Each of the strings is only 150 atoms wide

By BBC News Online Science Editor Dr David Whitehouse

First they brought you the world's smallest guitar, now they bring you world's smallest musical instrument - the nanoharp.

The microscopic guitar made by Cornell University researchers two years ago was just a whimsical demonstration of new nanofabrication technology.

But the nanoharp is a true stringed instrument that plays real music, if only we could hear it. It plays a tune too high for even a dog to hear.

[ image: The strings viewed from the side]
The strings viewed from the side
The nanoharp's strings vibrate at frequencies as high as 380 MHz and are probably the fastest human-made moving object. The human ear cannot hear frequencies above 22 kHz.

"This is another use for our new ability to make microscopic mechanical systems," said Harold Craighead, Cornell's professor of applied and engineering physics, who supervised the research.

"By making things very small you bring out properties that aren't evident in larger materials. We can combine this information with other types of measurements made by researchers in materials science to help understand how materials behave."

The new device is carved out of a single crystal of silicon. The strings are actually silicon rods 50 nanometres (nm) in diameter, ranging from about 1,000 to 8,000nm long. A nanometre is one billionth of a meter, making each string about 150 atoms thick.

The entire device is about the size of a red blood cell.

Cornell University scientists hope to use it to study the properties of very small vibrating systems - ones that some day could be used to make extremely sensitive chemical sensors, for example.

Vibrating strings

The researchers are studying resonance effects in these microscopic systems.

[ image: The nanoguitar]
The nanoguitar
They make the silicon rods vibrate by applying a radio frequency voltage signal through the silicon base.
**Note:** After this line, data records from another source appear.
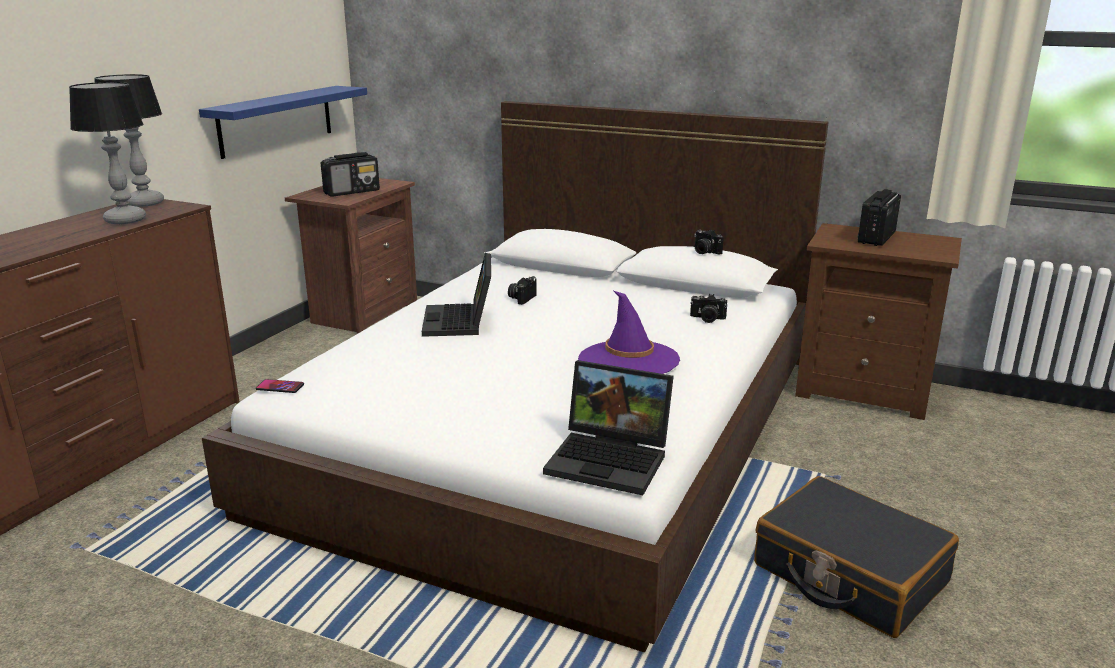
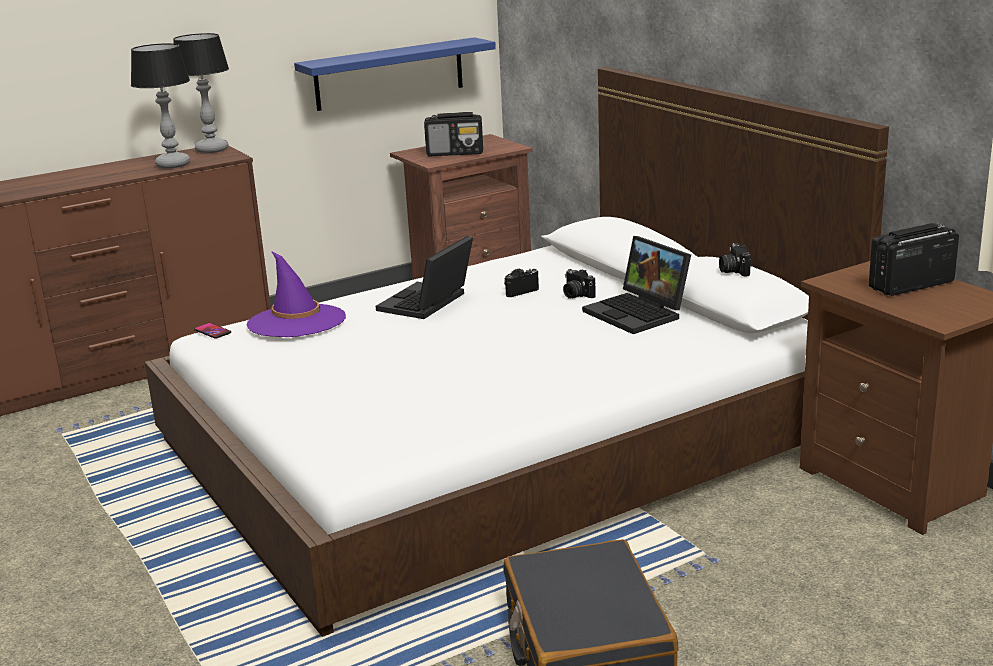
camera: 35 degrees right, 0 degrees up
laptop [543,360,674,495] -> laptop moved to [582,236,691,334]
purple hat [578,291,680,374] -> purple hat moved to [247,251,346,337]
camera [690,294,727,323] -> camera moved to [563,269,596,299]

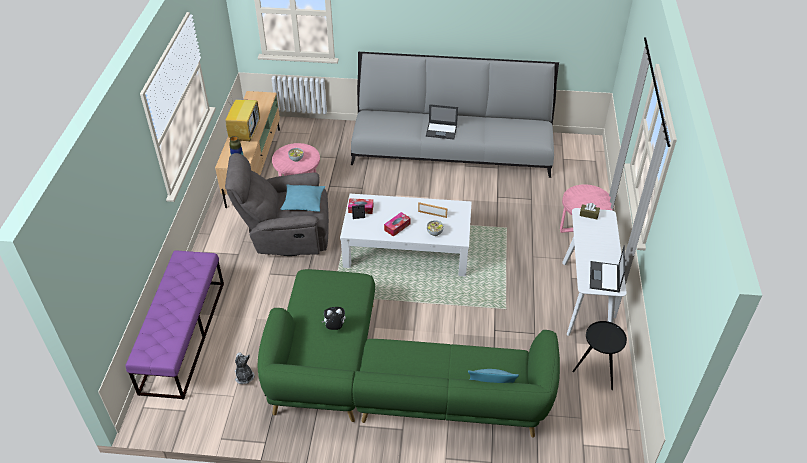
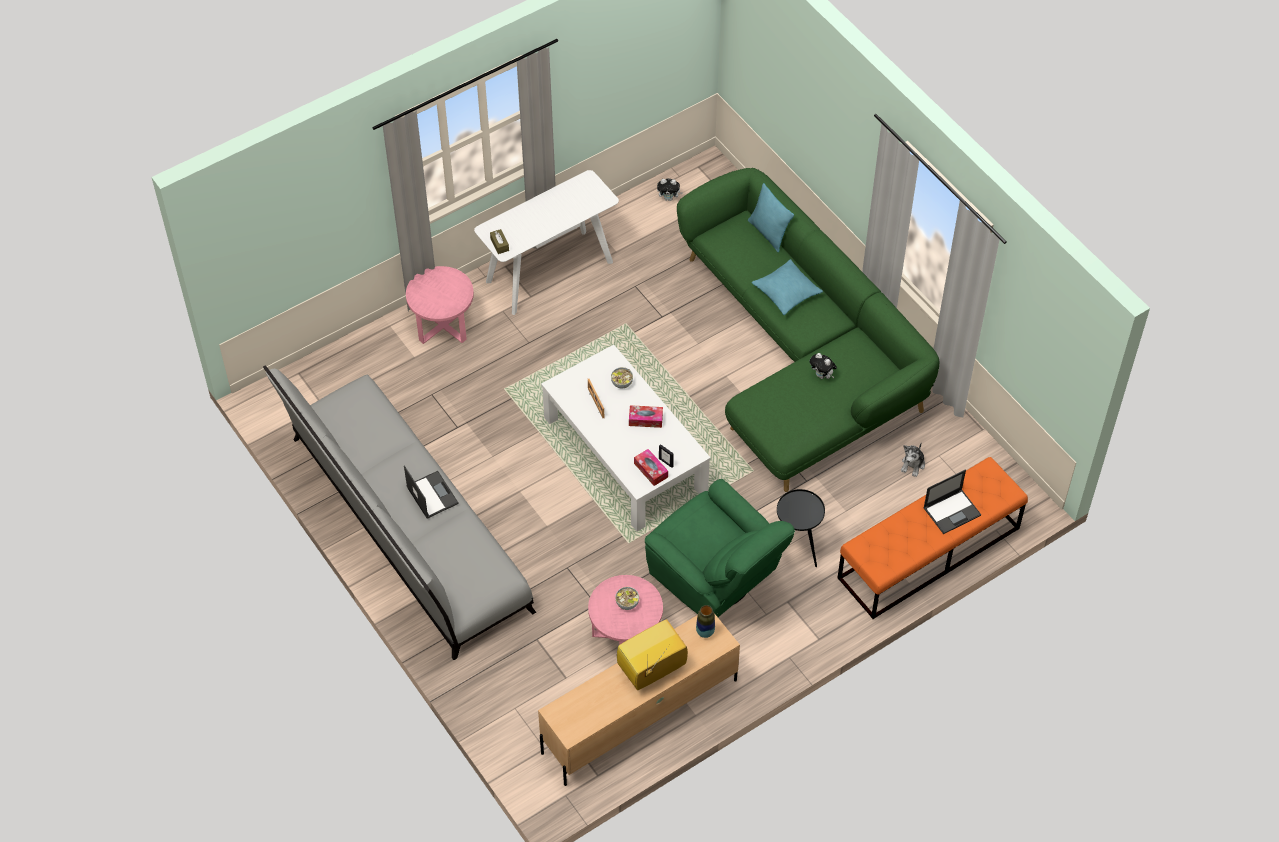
camera: 130 degrees left, 10 degrees up
purple bench [125,250,224,399] -> orange bench [838,457,1028,619]
grey armchair [225,153,329,256] -> green armchair [645,479,795,617]
turquoise pillow [280,184,325,212] -> turquoise pillow moved to [752,259,823,315]
black side table [572,321,627,390] -> black side table moved to [777,489,825,567]
laptop [590,246,625,293] -> laptop moved to [923,470,981,534]
none -> plush toy [657,179,683,201]

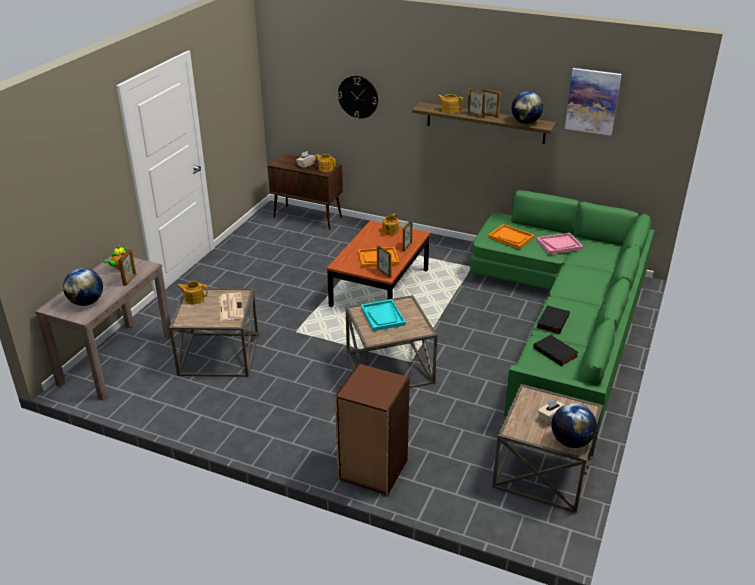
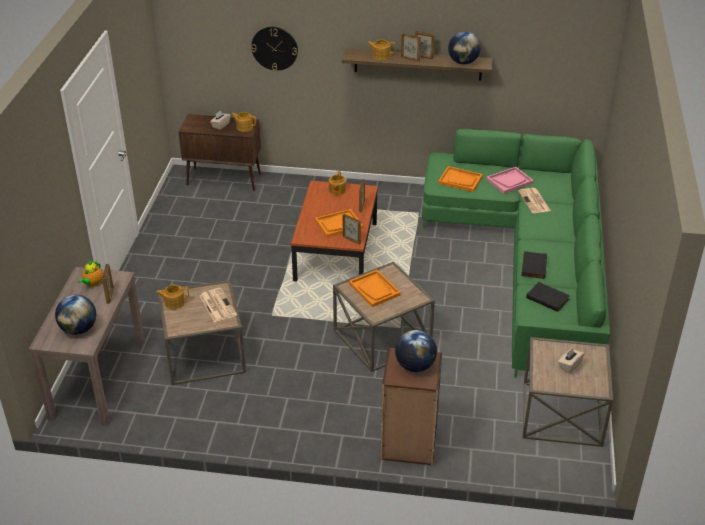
camera: 15 degrees left, 5 degrees up
turquoise tray [361,299,406,331] -> orange tray [349,270,401,307]
globe [552,403,597,448] -> globe moved to [395,330,437,372]
picture [565,68,621,136] -> none
none -> newspaper [518,188,551,213]

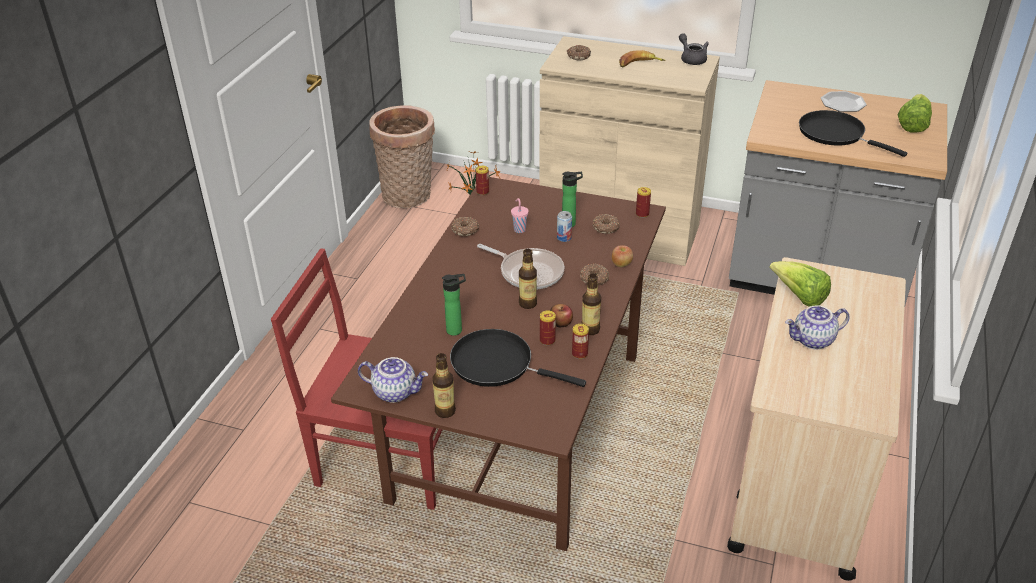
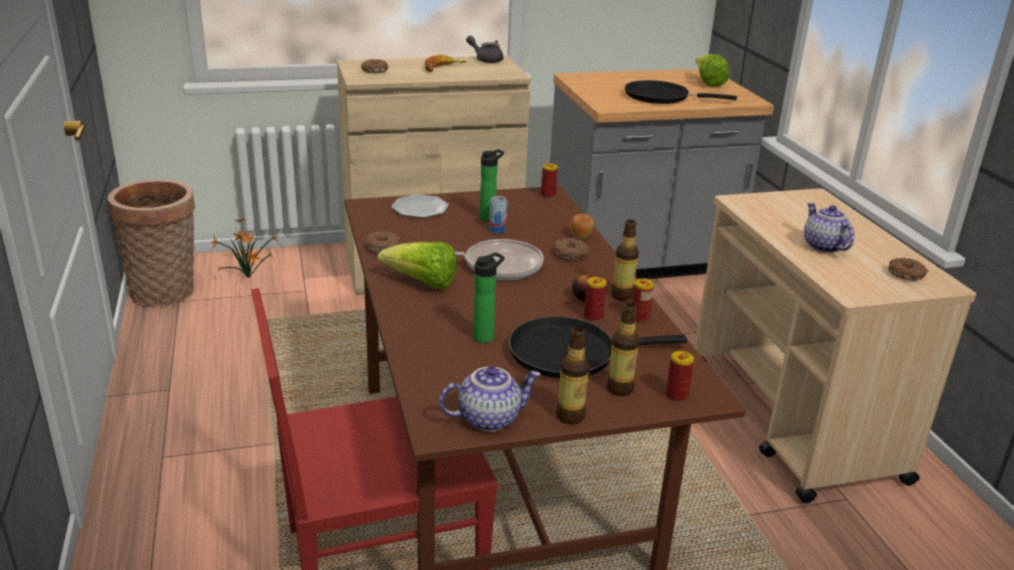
camera: 35 degrees left, 10 degrees down
can [476,166,489,195] -> can moved to [666,351,694,402]
pink cup [511,198,529,233] -> none
bottle [519,249,537,309] -> bottle moved to [607,302,640,396]
donut [593,214,620,234] -> donut moved to [888,258,928,281]
lettuce [769,261,831,307] -> lettuce moved to [378,242,457,290]
teapot [785,305,850,349] -> teapot turned 120 degrees clockwise [804,203,855,253]
plate [821,91,867,112] -> plate moved to [391,194,449,218]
Then they measure the resulting vibrations by bouncing laser light off the strings and observing the reflected light with a sensitive interferometer.

The researchers have measured the highest frequency man-made vibrating strings, and the smallest vibrating strings, smaller by a factor of four than anyone else has measured. Many aspects of the nanoharp's behaviour have yet to be explained.

As with a full-sized harp, the resonant frequency at which one of these tiny strings vibrates depends on the length and the mass.

However, scientists say that the microscopic strings are not under tension like those in a musical instrument, and the resonant frequency of the nanoharp's strings follows a different rule, varying as the square of the length, like a metal bar struck by a hammer.

"It's really more like a xylophone than a harp," they say.